## Problem to work on
From the entries below, retype only the lines from the one with "172 297 2028" through the one with "1049 423 160", exactly as written.

## Given information
◇ ◇ ◇ ◇ ◇

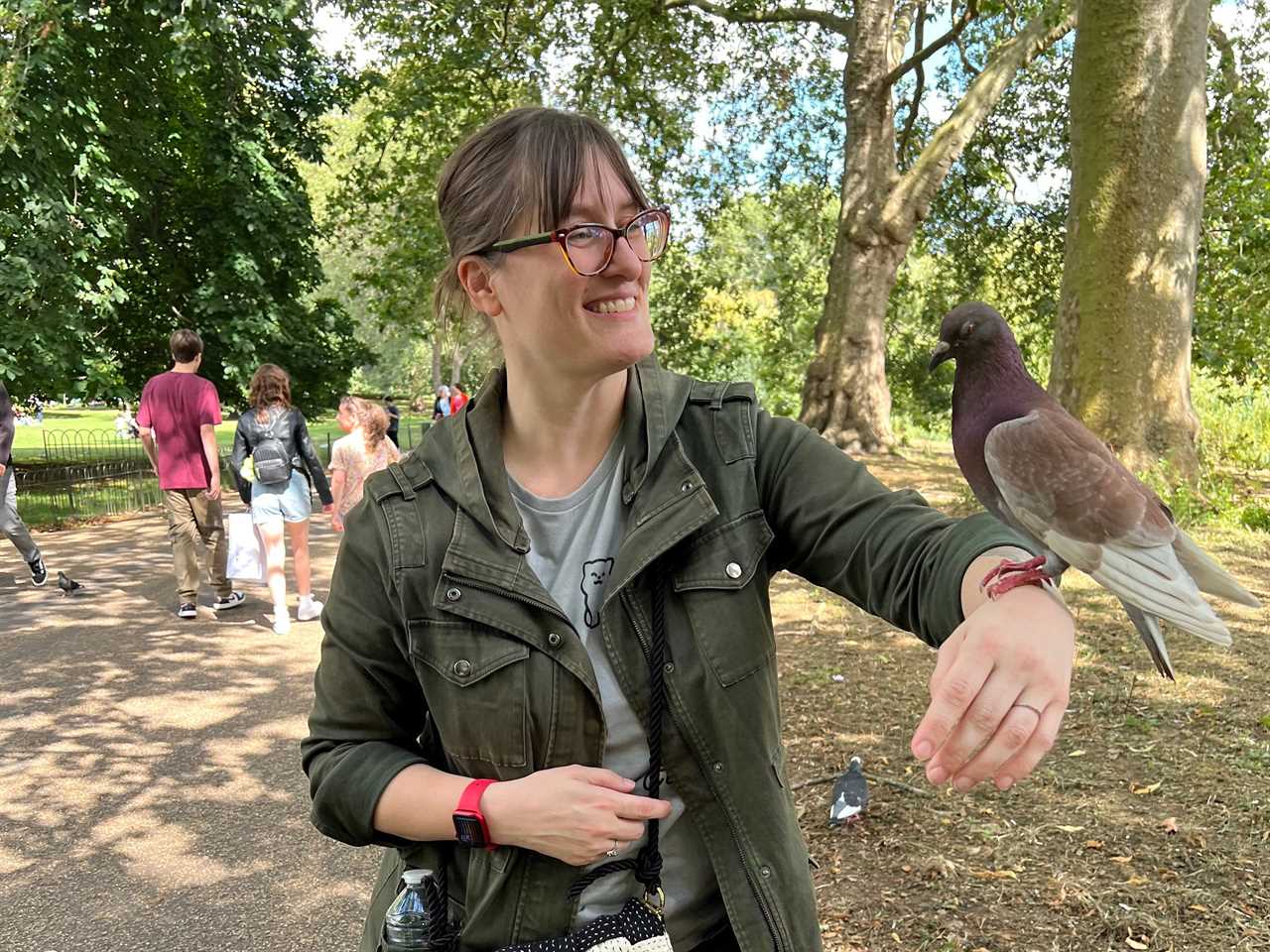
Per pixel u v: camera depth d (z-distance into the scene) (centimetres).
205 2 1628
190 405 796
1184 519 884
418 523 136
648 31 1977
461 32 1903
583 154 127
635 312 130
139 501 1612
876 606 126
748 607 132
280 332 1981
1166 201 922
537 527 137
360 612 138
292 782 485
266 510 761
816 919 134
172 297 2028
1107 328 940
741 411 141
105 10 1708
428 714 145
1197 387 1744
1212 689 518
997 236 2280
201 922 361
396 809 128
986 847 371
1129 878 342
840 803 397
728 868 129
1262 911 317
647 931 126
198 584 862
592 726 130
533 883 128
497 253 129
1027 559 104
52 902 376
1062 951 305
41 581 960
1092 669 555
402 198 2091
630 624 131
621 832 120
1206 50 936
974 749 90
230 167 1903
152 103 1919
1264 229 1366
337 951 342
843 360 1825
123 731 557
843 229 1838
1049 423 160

◇ ◇ ◇ ◇ ◇

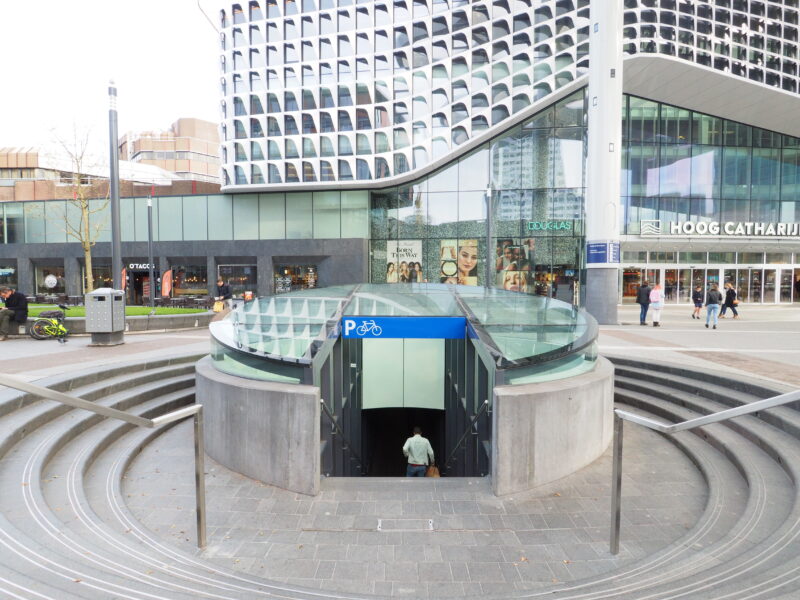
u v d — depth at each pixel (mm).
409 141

◇ ◇ ◇ ◇ ◇

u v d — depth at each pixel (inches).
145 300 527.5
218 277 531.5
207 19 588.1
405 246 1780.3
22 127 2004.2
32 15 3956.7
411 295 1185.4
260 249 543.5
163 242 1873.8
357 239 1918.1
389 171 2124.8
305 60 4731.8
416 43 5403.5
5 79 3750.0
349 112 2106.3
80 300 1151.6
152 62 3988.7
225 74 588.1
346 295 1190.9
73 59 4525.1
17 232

◇ ◇ ◇ ◇ ◇

## Answer below
172 297 2028
1107 328 940
741 411 141
105 10 1708
428 714 145
1197 387 1744
1212 689 518
997 236 2280
201 922 361
396 809 128
986 847 371
1129 878 342
840 803 397
728 868 129
1262 911 317
647 931 126
198 584 862
592 726 130
533 883 128
497 253 129
1027 559 104
52 902 376
1062 951 305
41 581 960
1092 669 555
402 198 2091
630 624 131
621 832 120
1206 50 936
974 749 90
230 167 1903
152 103 1919
1264 229 1366
337 951 342
843 360 1825
123 731 557
843 229 1838
1049 423 160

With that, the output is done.